#### DOCUMENT SEGMENT
☆ ☆ ☆ ☆

Although my writing has yet to reflect it, fantasy has invaded my artwork over the years. Many of my conceptual illustrations play on familiar tales like The Goose That Laid the Golden Eggs and Jack the Giant Killer, and I’ve created several paintings that visualize an imaginary world much different from that depicted in my published illustrations. This painting was created a few years before Peter Jackson’s Lord of the Rings trilogy premiered but it does have a Middle Earth quality to it. I’ve yet to come up with a title for this picture. I’m open to suggestions.

 

 

 

 



Comments

27 Comments
That could be a Hobbit's house except I think their doors are usually round. It also reminds me of the Disney Winnie-the-Pooh cartoons where most of the animals lived inside trees. Anyway maybe you could call it something Middle Earthy like "House in the Shire" and sell it to some LOTR fan.
By: PT Dilloway on October 16, 2013
I got nothing...but it is pretty cool.
By: Cranky on October 16, 2013
the forest monastery.
By: TexWisGirl on October 16, 2013
to me this figure looks like a "keeper". One who knows the where abouts of magical places. I would call it "Keeper of the Kingdoms". One can only imagine what might be "kept" behind a door in a knob of a tree trunk like this. Excellent thought producer for sure...... Oma Linda
By: Oma Linda on October 16, 2013
"That's the last time I try to share living quarters with a nut-eating rodent!"
By: Eva Gallant on October 16, 2013
Shrek and the door to door salesman?
By: LL Cool Joe on October 16, 2013
"Gandolf's Mother" :)

☆ ☆ ☆ ☆

[Dataset entries]

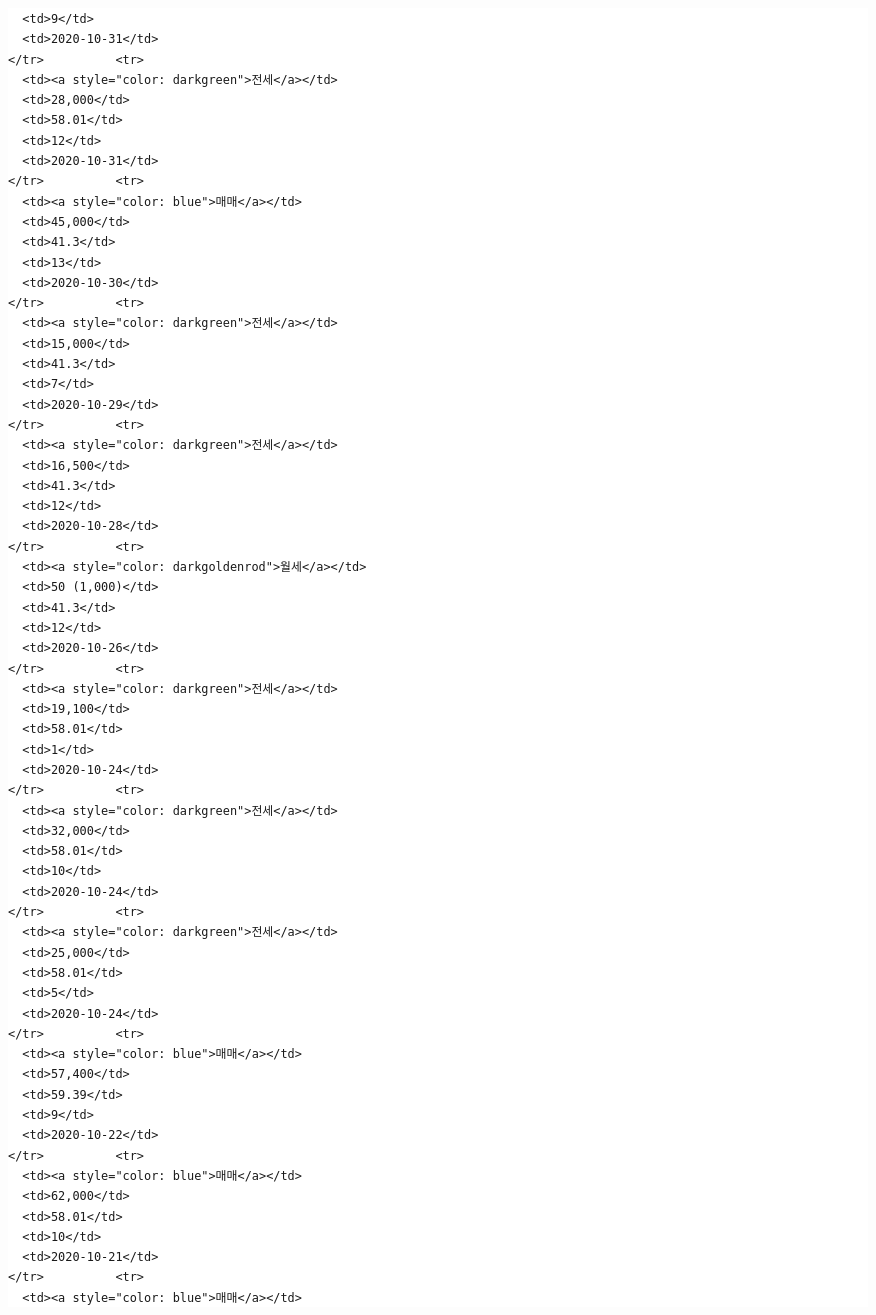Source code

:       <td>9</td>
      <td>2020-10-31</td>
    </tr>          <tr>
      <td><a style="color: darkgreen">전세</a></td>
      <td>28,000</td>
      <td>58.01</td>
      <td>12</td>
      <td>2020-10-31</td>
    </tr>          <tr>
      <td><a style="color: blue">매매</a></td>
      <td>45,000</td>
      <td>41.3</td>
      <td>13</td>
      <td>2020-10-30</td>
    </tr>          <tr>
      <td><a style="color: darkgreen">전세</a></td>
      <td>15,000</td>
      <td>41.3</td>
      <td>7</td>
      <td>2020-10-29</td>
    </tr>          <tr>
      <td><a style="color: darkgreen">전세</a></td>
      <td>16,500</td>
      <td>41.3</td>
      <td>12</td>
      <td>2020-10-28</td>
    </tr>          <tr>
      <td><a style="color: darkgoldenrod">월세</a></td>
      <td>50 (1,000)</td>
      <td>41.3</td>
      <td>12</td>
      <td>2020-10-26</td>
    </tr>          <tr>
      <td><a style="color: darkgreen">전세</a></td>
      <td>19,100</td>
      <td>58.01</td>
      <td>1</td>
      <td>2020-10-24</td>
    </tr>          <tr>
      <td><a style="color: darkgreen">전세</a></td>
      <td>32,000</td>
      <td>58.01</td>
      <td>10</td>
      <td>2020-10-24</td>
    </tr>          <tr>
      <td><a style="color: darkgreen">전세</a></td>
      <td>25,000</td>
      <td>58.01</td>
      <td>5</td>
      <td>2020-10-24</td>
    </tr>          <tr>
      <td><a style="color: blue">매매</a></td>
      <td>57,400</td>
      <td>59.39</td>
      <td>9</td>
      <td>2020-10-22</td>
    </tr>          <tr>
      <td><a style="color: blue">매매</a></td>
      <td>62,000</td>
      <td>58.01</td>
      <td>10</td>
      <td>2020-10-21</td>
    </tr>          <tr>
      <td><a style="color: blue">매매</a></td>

☆ ☆ ☆ ☆

Set down the passage of the blog post about the fantasy painting word for word, beginning at "By: PT Dilloway" and stopping after "to door salesman?".

By: PT Dilloway on October 16, 2013
I got nothing...but it is pretty cool.
By: Cranky on October 16, 2013
the forest monastery.
By: TexWisGirl on October 16, 2013
to me this figure looks like a "keeper". One who knows the where abouts of magical places. I would call it "Keeper of the Kingdoms". One can only imagine what might be "kept" behind a door in a knob of a tree trunk like this. Excellent thought producer for sure...... Oma Linda
By: Oma Linda on October 16, 2013
"That's the last time I try to share living quarters with a nut-eating rodent!"
By: Eva Gallant on October 16, 2013
Shrek and the door to door salesman?